**Task item:**
Continue the interview about the making of "Patriots Day" from the point where the text ends.

##### Selected extract #####

Writer and director Peter Berg talks to Boston Magazine about the challenges he and star Mark Wahlberg faced in making “Patriots Day.”

Leading into this film, you and Mark Wahlberg talked a lot about “getting it right.” What did that mean to you?

I think there were a couple of different areas that I was more concerned about in terms of getting it right. One being just literally the facts: What happened? Who did what, where, and how? What role the different law enforcement agencies had, including the FBI, and the experience of the EMT workers, the firefighters, the hospital workers, some of the victims we worked with in the film. I was interested in trying to explore whether there was any logical explanation for this barbaric behavior. I wanted to do everything I could to make sure that we did the research to really get a clear understanding of what transpired.

Why was it important for you to make sure that actual Bostonians were involved in the movie?

Well, I think that in general many other films have done it, writing in real people. When I did a film about Navy SEALs, I had as many SEALs as I could. Real cops playing cops, real paramedics playing paramedics—that’s just something that I believe in, it’s kind of the style of moviemaking that I like. For Patriots Day, I had the opportunity to get the real men and women working on the SWAT teams, that were driving ambulances to hospitals. It made everybody on my side pay a little more attention and work harder knowing that these guys really went through this.

Did you feel like the production of this film went smoothly?

##### Record excerpts #####

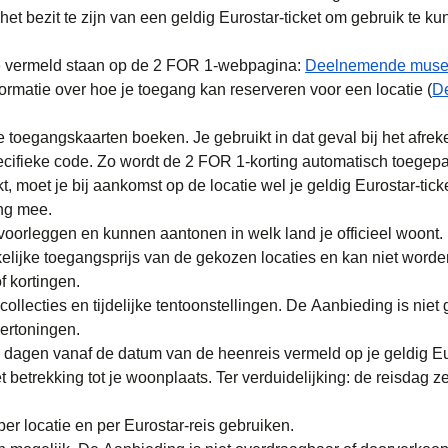
 het bezit te zijn van een geldig Eurostar-ticket om gebruik te 
ie vermeld staan op de 2 FOR 1-webpagina:
Deelnemende mus
matie over hoe je toegang kan reserveren voor een locatie (
D
e toegangskaarten boeken. Je gebruikt in dat geval bij het afre
ecifieke code. Zo wordt de 2 FOR 1-korting automatisch toegepa
, moet je bij aankomst op de locatie wel je geldig Eurostar-ticke
ing mee.
voorleggen en kunnen aantonen in welk land je officieel woont.
elijke toegangsprijs van de gekozen locaties en kan niet word
 kortingen.
llecties en tijdelijke tentoonstellingen. De Aanbieding is niet 
vertoningen.
) dagen vanaf de datum van de heenreis vermeld op je geldig Eur
trekking tot je woonplaats. Ter verduidelijking: de reisdag zel
er locatie en per Eurostar-reis gebruiken.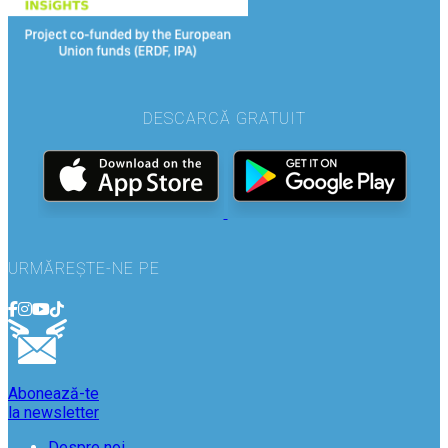
DESCARCĂ GRATUIT
URMĂREȘTE-NE PE
Abonează-te
la newsletter
Despre noi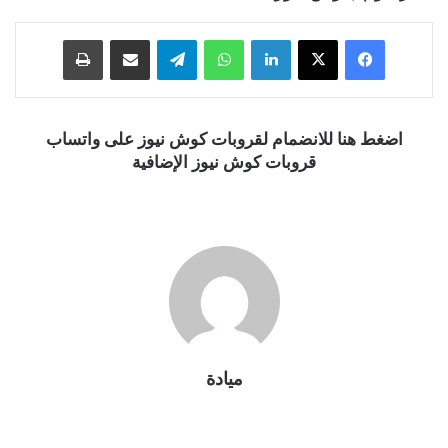
فيسبوك
‫X
لينكدإن
واتساب
تيلقرام
مشاركة عبر البريد
طباعة
اضغط هنا للانضمام لقروبات كوش نيوز على واتساب
قروبات كوش نيوز الإضافية
ميادة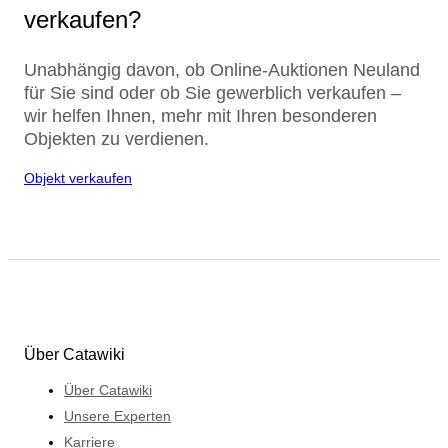
verkaufen?
Unabhängig davon, ob Online-Auktionen Neuland
für Sie sind oder ob Sie gewerblich verkaufen –
wir helfen Ihnen, mehr mit Ihren besonderen
Objekten zu verdienen.
Objekt verkaufen
Über Catawiki
Über Catawiki
Unsere Experten
Karriere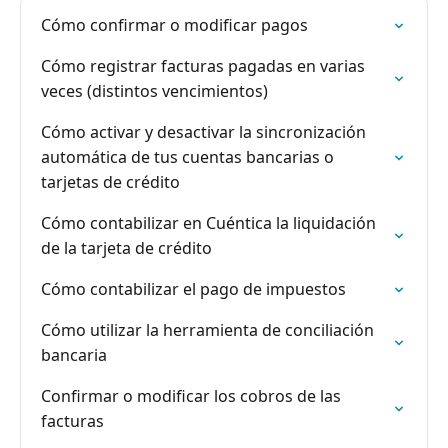
Cómo confirmar o modificar pagos
Cómo registrar facturas pagadas en varias
veces (distintos vencimientos)
Cómo activar y desactivar la sincronización
automática de tus cuentas bancarias o
tarjetas de crédito
Cómo contabilizar en Cuéntica la liquidación
de la tarjeta de crédito
Cómo contabilizar el pago de impuestos
Cómo utilizar la herramienta de conciliación
bancaria
Confirmar o modificar los cobros de las
facturas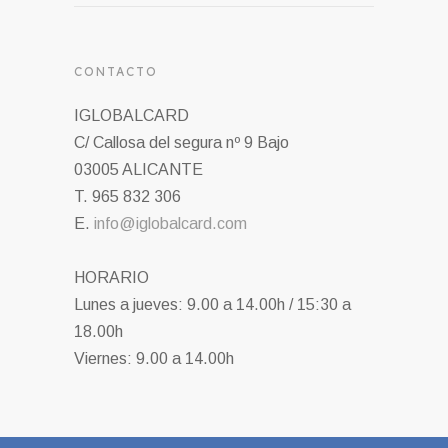
CONTACTO
IGLOBALCARD
C/ Callosa del segura nº 9 Bajo
03005 ALICANTE
T. 965 832 306
E.
info@iglobalcard.com
HORARIO
Lunes a jueves: 9.00 a 14.00h / 15:30 a
18.00h
Viernes: 9.00 a 14.00h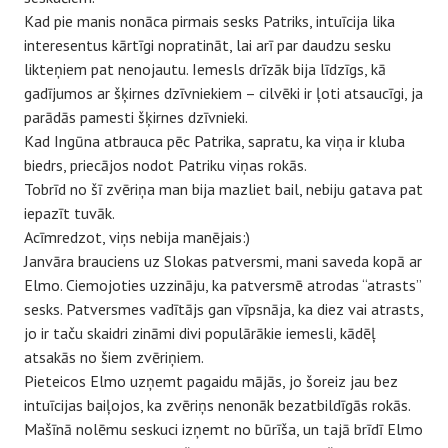
Kad pie manis nonāca pirmais sesks Patriks, intuīcija lika
interesentus kārtīgi nopratināt, lai arī par daudzu sesku
likteņiem pat nenojautu. Iemesls drīzāk bija līdzīgs, kā
gadījumos ar šķirnes dzīvniekiem – cilvēki ir ļoti atsaucīgi, ja
parādās pamesti šķirnes dzīvnieki.
Kad Ingūna atbrauca pēc Patrika, sapratu, ka viņa ir kluba
biedrs, priecājos nodot Patriku viņas rokās.
Tobrīd no šī zvēriņa man bija mazliet bail, nebiju gatava pat
iepazīt tuvāk.
Acīmredzot, viņs nebija manējais:)
Janvāra brauciens uz Slokas patversmi, mani saveda kopā ar
Elmo. Ciemojoties uzzināju, ka patversmē atrodas “atrasts”
sesks. Patversmes vadītājs gan vīpsnāja, ka diez vai atrasts,
jo ir taču skaidri zināmi divi populārākie iemesli, kādēļ
atsakās no šiem zvēriņiem.
Pieteicos Elmo uzņemt pagaidu mājās, jo šoreiz jau bez
intuīcijas baiļojos, ka zvēriņs nenonāk bezatbildīgās rokās.
Mašīnā nolēmu seskuci izņemt no būrīša, un tajā brīdī Elmo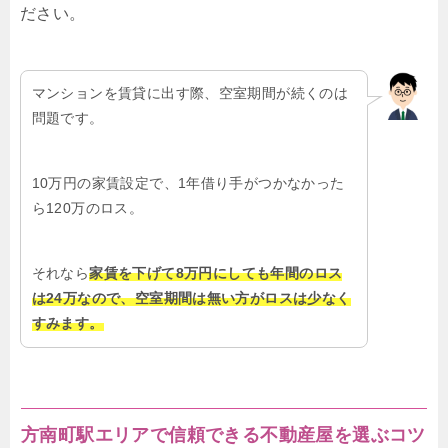
ださい。
マンションを賃貸に出す際、空室期間が続くのは
問題です。
10万円の家賃設定で、1年借り手がつかなかった
ら120万のロス。
それなら
家賃を下げて8万円にしても年間のロス
は24万なので、空室期間は無い方がロスは少なく
すみます。
方南町駅エリアで信頼できる不動産屋を選ぶコツ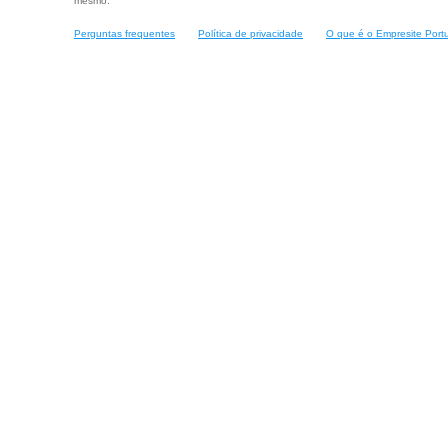
mesmo.
Perguntas frequentes
Política de privacidade
O que é o Empresite Port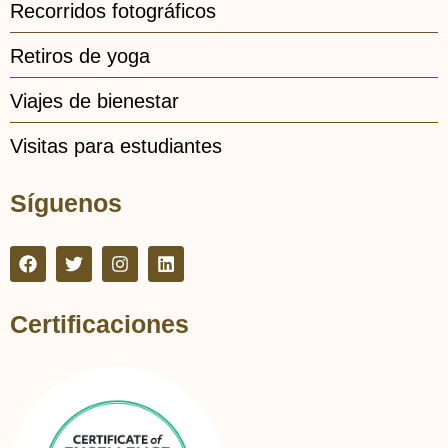
Recorridos fotográficos
Retiros de yoga
Viajes de bienestar
Visitas para estudiantes
Síguenos
Certificaciones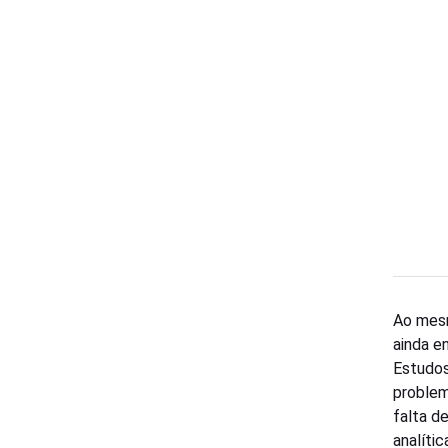
Ao mesm
ainda e
Estudo
problem
falta de
analítica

#####

**Answer box:**
I would say it went smoothly. The biggest challenge was doing everything I could to make sure that in our effort to get the facts right, we met with as many people who were directly involved in or affected by the bombings as possible. We spent a lot of time sitting down with people—hearing their stories and listening to their concerns and processing those concerns—as I was trying to shape what the movie would be. Balancing the community’s concerns with the narrative of the film, that was challenging, but that kind of challenge is what inspires me. It’s what gets me so excited to make films.

So how do you walk that tightrope?

I think it’s a matter of taste. I think there’s an invisible line, and you know when you cross it in terms of sensationalizing something or overhyping something or being gratuitous. I talked to many of the victims, the people who were there when the bombs went off. We talked about how the movie was going to portray the immediate aftermath of the explosion, since it was obviously a very traumatizing environment. People were concerned and wanted to know how theatrical it was going to be, and my answer was, “We’ll know when we go too far; we’ll make sure we don’t.” One of the reasons to make a movie like Patriots Day is so people never forget exactly how vicious and diabolical that crime was. In order to do that, we can’t shy away completely from the intensity. But we have to be conscious that there is a line. I think that we found the right balance.

What perspective did Wahlberg bring to Patriots Day, and why do you think he felt the need to be a part of it?

With Mark there’s a little added—a lot of added—pressure and responsibility, because he’s so popular in Boston, so well known. I think he really wanted to be a part of this story because of that connection to the city. It’s clear to me that he not only deeply loves Boston, but also carries Boston with him wherever he is. His inner circle, his best friends—the original entourage, the really great guys he’s known since he was six or seven years old growing up in Dorchester—these are the people with him every day. I think that he felt that this story was important to tell and that he felt that he should be a part of it.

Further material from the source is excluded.